Work instructions:
From the entries below, gather every line containing the string "sequence".

Supplied material:
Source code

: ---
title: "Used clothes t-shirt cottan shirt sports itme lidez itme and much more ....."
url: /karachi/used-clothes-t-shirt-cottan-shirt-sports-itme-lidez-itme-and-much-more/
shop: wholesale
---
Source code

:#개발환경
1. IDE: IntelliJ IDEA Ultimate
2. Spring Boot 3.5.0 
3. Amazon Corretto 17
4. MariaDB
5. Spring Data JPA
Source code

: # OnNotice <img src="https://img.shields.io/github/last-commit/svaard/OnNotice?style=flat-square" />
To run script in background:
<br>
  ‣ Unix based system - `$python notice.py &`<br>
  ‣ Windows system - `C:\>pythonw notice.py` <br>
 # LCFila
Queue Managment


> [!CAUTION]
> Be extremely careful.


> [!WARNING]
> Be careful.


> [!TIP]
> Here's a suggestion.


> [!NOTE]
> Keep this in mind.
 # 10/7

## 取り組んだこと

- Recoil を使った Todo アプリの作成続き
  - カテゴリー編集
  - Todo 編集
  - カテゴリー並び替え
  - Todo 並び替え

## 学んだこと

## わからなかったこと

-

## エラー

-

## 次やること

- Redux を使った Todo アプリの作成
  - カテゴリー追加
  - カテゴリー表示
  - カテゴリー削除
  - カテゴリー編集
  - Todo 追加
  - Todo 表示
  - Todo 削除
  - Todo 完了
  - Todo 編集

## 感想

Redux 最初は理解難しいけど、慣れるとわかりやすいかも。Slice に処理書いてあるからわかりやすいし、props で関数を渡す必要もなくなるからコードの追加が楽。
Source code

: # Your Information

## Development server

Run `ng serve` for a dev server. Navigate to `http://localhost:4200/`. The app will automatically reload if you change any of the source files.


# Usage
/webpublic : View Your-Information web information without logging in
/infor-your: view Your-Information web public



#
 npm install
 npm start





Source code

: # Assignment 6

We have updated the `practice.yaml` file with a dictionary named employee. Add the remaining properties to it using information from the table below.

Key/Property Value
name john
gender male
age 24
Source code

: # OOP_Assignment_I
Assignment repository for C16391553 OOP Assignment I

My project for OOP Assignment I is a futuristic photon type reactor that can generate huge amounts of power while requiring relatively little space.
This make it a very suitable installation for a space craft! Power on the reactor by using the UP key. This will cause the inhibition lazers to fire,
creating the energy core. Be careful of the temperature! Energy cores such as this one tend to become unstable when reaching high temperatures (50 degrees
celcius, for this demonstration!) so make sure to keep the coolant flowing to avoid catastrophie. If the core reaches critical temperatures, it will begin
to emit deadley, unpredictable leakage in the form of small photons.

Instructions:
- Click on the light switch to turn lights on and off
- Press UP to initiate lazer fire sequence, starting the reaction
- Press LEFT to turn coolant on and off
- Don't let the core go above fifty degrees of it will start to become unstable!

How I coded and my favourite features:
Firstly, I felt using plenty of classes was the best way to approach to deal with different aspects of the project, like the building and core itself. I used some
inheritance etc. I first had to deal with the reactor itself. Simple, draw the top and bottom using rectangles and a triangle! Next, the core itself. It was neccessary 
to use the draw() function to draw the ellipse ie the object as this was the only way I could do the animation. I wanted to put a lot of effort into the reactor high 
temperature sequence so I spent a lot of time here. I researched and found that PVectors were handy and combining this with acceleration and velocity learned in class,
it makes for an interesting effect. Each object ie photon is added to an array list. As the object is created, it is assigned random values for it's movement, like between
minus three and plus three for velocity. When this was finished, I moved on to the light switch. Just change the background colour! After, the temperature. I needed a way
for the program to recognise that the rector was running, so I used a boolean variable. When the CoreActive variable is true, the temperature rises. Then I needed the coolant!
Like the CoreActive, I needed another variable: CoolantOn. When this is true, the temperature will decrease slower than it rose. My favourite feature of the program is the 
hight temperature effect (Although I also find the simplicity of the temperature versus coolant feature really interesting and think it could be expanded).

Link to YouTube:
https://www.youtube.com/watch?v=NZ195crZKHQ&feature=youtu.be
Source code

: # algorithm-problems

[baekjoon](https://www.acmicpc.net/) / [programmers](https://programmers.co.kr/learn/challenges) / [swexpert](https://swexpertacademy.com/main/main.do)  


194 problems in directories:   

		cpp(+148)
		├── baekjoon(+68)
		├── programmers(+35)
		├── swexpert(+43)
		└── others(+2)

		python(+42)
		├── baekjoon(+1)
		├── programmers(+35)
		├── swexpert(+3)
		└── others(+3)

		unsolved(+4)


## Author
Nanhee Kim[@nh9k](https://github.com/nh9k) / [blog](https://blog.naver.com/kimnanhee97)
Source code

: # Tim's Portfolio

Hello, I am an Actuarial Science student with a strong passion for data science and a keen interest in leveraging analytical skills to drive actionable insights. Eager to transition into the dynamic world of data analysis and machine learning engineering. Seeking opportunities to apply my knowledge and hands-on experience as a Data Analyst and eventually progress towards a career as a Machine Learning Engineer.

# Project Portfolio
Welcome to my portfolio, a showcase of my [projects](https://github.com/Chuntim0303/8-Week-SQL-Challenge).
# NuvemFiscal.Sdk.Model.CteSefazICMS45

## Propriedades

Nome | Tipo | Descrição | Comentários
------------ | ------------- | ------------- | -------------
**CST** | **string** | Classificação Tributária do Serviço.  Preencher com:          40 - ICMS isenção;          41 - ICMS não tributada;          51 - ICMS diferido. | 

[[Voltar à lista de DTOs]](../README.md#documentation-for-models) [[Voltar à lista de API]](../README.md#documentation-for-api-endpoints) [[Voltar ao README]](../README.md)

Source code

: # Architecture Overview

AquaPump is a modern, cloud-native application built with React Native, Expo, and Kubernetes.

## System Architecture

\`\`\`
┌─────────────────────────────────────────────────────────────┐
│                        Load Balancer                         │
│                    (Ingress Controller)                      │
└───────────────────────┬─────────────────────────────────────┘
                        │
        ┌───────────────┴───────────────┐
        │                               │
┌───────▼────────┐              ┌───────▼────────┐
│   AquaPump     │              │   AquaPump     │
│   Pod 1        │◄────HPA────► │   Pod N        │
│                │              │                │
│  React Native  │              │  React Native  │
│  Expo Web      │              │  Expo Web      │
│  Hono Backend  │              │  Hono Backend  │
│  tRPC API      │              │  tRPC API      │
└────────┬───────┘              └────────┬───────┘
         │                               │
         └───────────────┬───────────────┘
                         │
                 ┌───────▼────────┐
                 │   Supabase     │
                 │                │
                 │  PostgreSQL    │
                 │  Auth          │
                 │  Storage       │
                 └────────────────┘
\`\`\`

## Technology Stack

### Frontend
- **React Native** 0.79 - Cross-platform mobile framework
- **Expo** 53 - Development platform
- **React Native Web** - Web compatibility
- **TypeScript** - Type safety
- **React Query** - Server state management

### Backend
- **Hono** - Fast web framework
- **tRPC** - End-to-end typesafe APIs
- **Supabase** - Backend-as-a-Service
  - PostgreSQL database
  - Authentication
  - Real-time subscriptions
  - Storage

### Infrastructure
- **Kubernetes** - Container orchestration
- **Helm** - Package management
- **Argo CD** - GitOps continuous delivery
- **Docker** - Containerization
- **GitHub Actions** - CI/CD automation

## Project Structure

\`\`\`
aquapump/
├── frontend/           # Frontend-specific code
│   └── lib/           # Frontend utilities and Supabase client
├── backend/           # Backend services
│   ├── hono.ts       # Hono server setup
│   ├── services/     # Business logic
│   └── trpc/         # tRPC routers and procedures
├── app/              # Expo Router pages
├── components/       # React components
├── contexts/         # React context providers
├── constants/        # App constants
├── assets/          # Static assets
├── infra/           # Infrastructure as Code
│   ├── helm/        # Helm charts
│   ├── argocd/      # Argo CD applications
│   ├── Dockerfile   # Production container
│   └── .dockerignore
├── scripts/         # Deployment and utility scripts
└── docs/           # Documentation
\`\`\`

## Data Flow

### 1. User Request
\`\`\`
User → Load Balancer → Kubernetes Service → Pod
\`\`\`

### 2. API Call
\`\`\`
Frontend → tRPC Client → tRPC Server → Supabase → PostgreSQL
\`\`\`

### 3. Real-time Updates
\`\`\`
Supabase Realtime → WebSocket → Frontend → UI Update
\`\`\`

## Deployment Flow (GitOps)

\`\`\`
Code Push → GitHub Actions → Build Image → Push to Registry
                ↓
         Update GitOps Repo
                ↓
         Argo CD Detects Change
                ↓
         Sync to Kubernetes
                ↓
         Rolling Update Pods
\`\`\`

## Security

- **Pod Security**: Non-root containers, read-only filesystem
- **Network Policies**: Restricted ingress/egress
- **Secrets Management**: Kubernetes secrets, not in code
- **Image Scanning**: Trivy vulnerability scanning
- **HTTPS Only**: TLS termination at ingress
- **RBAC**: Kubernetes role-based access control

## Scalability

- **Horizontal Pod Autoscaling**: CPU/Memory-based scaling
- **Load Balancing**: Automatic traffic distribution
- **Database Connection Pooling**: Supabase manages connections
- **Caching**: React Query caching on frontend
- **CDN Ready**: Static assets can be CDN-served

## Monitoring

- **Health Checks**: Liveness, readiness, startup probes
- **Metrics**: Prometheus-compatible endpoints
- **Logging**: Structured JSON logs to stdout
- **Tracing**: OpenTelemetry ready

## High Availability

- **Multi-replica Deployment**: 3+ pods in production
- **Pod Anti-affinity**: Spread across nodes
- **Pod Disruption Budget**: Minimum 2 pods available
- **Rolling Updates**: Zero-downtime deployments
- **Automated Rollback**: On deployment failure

Task output:
- Press UP to initiate lazer fire sequence, starting the reaction
temperature sequence so I spent a lot of time here. I researched and found that PVectors were handy and combining this with acceleration and velocity learned in class,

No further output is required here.